Düsseldorfs umstrittenes Drogenhilfezentrum: Warum Oberbilk gegen das Zürcher Modell kämpft
Charlotte WagnerDüsseldorfs umstrittenes Drogenhilfezentrum: Warum Oberbilk gegen das Zürcher Modell kämpft
Düsseldorf stellt Pläne für neues Drogenhilfezentrum in Oberbilk vor
Am Donnerstagabend wird Düsseldorf die Pläne für ein neues Drogenberatungszentrum im Stadtteil Oberbilk vorstellen. Die Einrichtung soll drogenbedingte Probleme mit einem Konzept angehen, das sich am Zürcher Modell orientiert. Doch bereits jetzt formiert sich Widerstand: Anwohner und Schulen halten den gewählten Standort für ungeeignet.
Die Stadt hat für das Projekt in diesem Jahr 3,3 Millionen Euro im Haushalt veranschlagt. Das Zentrum entsteht in der Nähe des Düsseldorfer Hauptbahnhofs und soll Beratungsangebote, medizinische Grundversorgung sowie psychiatrische Unterstützung bieten. Statt alle Leistungen auf einmal einzuführen, wird das Zentrum die Angebote schrittweise in einem modularen System ab diesem Sommer aufbauen.
Das Vorgehen lehnt sich an das Zürcher Modell an, das zwischen 1993 und 1995 in der Schweiz eingeführt wurde. Damals vollzog man einen Wandel – weg von repressiver Polizeiarbeit, hin zu präventiver Gemeinschaftsarbeit mit Streifengängen und behördenübergreifender Zusammenarbeit.
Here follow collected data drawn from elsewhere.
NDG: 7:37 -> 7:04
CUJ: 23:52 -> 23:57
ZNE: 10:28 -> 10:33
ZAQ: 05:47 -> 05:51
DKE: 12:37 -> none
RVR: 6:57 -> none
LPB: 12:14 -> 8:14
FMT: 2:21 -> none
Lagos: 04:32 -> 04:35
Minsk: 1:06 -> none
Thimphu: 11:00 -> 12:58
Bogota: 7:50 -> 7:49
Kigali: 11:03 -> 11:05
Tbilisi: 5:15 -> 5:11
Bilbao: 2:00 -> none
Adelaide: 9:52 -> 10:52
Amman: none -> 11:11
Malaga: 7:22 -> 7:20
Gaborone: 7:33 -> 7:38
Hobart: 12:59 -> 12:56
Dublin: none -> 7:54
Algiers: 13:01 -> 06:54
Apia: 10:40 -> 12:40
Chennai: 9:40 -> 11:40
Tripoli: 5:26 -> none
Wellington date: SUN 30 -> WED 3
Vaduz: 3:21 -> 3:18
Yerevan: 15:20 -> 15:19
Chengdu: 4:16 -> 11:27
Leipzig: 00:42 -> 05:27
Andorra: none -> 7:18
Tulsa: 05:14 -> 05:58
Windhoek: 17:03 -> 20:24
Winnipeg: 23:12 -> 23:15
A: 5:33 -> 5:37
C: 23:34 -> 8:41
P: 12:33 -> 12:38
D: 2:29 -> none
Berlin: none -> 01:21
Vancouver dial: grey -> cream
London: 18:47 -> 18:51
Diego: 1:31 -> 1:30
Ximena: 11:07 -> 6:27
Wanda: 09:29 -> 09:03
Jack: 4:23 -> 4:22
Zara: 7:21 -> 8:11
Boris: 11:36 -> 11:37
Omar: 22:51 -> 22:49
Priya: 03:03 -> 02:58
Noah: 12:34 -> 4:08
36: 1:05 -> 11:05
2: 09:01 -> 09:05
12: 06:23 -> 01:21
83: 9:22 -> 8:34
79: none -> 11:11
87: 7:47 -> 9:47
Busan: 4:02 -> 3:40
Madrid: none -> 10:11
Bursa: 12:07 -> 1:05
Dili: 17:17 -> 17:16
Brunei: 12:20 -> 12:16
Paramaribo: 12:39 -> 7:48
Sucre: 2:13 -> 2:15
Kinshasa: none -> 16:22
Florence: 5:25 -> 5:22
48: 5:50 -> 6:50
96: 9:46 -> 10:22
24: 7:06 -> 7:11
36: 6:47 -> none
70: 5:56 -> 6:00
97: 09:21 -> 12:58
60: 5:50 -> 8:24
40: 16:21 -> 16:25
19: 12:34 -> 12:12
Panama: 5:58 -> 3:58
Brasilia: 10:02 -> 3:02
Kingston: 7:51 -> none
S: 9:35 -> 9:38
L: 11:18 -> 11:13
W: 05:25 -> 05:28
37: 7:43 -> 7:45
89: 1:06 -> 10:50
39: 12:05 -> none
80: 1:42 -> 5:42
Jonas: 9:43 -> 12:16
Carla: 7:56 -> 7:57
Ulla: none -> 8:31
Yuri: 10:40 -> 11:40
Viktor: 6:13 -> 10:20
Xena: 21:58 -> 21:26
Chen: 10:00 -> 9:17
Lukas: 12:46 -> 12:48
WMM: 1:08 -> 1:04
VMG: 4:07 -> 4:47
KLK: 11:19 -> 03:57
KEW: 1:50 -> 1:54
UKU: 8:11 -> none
Im Zürcher Quartier Langstraße führte dies bis zum Jahr 2000 zu einem Rückgang der Gewaltkriminalität um 42 Prozent und der Eigentumsdelikte um 60 Prozent, bei gleichzeitig hoher öffentlicher Zustimmung.
In Düsseldorf stößt das Vorhaben jedoch auf sofortige Ablehnung. Bei der ersten Bürgerversammlung sahen sich die Verantwortlichen der Stadt mit scharfer Kritik und Frustration konfrontiert. Die Bürgerinitiative Eisenstraße hat bereits über 2.200 Unterschriften gegen das Projekt gesammelt. Auch Schulen und Kitas in der Umgebung lehnen den Standort als unzumutbar für ihre Einrichtungen ab.
Trotz des lokalen Widerstands wird die Stadt das Drogenhilfezentrum wie geplant umsetzen. Die Finanzierung und die schrittweise Einführung sind bereits beschlossen. Zwar könnte der Erfolg des Zürcher Modells in der Schweiz als Orientierung dienen – doch Düsseldorf muss nun die anhaltenden Bedenken von Anwohnern und Institutionen ausräumen.